Robert P. Morgan is one of a small number of music theorists writing in English who treat music theory, and in particular Schenkerian theory, as part of general intellectual life. Morgan’s writings are renowned within the field of music scholarship: he is the author of the well-known Norton volume Twentieth-Century Music, and of additional books relating to Schenkerian and other theory, analysis and society. This volume of Morgan’s previously published essays encompasses a broad range of issues, including historical and social issues and is of importance to anyone concerned with modern Western music. His specially written introduction treats his writings as a whole but also provides additional material relating to the articles included in this volume.
Table of Contents
Contents: Introduction. Part I Schenkerian and Other Theory: Dissonant prolongation: theoretical and compositional precedents; Schenker and the theoretical tradition: the concept of musical reduction; Schenker and the 20th century: a modernist perspective; Musical time/musical space. Part II Music Analysis: Chopin’s modular forms; Circular form in the Tristan prelude; Ives and Mahler: mutual responses at the end of an era; Chasing the scent: the tonality in Liszt’s Blume and Duft; Two early Schoenberg songs: monotonality, multitonality, and schwebende Tonalität; ‘The things our fathers loved’: Charles Ives and the European tradition; On the analysis of recent music. Part III Music and Society: Tradition, anxiety, and the current musical scene; Secret languages: the roots of musical modernism; ‘A new musical reality’: futurism, modernism, and ‘the art of noises’; Rethinking musical culture: canonic reformulations in a post-tonal age. Index.

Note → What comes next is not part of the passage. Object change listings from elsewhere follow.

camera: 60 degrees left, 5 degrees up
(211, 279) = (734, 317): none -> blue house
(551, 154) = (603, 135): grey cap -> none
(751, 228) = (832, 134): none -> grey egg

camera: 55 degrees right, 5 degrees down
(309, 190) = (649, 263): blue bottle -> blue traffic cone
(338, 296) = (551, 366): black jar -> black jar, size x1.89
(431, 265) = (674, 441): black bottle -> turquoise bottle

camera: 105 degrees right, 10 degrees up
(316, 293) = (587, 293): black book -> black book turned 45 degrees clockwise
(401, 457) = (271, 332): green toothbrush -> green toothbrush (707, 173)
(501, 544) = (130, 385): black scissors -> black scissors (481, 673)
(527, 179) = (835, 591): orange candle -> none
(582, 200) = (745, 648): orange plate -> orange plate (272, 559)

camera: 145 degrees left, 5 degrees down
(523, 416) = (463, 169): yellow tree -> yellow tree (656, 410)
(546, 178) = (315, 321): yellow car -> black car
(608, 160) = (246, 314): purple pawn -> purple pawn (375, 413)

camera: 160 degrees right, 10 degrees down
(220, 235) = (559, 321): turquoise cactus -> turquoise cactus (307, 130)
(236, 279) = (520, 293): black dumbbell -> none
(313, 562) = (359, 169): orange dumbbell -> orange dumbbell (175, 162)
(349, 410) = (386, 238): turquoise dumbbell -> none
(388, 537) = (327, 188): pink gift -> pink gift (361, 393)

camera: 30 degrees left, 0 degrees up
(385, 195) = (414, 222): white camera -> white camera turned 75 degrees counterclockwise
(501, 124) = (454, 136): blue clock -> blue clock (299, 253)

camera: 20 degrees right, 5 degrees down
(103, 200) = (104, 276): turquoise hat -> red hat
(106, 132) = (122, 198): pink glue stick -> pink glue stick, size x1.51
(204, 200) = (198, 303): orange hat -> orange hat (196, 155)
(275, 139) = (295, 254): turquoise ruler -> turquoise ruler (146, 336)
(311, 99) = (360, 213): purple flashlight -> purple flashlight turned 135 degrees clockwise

Robert P. Morgan is Emeritus Professor of Music at Yale University and has enjoyed a distinguished musical career. Among his numerous musical honors are grants from the German Government and the National Endowment for the Humanities, plus an award for graduate teaching from The University of Chicago. He has in addition served on the Advisory Board of the Fromm Music Foundation, the Executive Board of the Society of Music Theory, as Director at Large of the American Musicological Society, twice as a faculty member of the Mannis Institute for Advanced Studies in Music Theory, and as Chair of the Visiting Committee of the Department of Music at Harvard University. He has been on numerous editorial boards and he holds the distinction of being nominated as one of two candidates for President of both the Society for Music Theory and the American Musicological Society.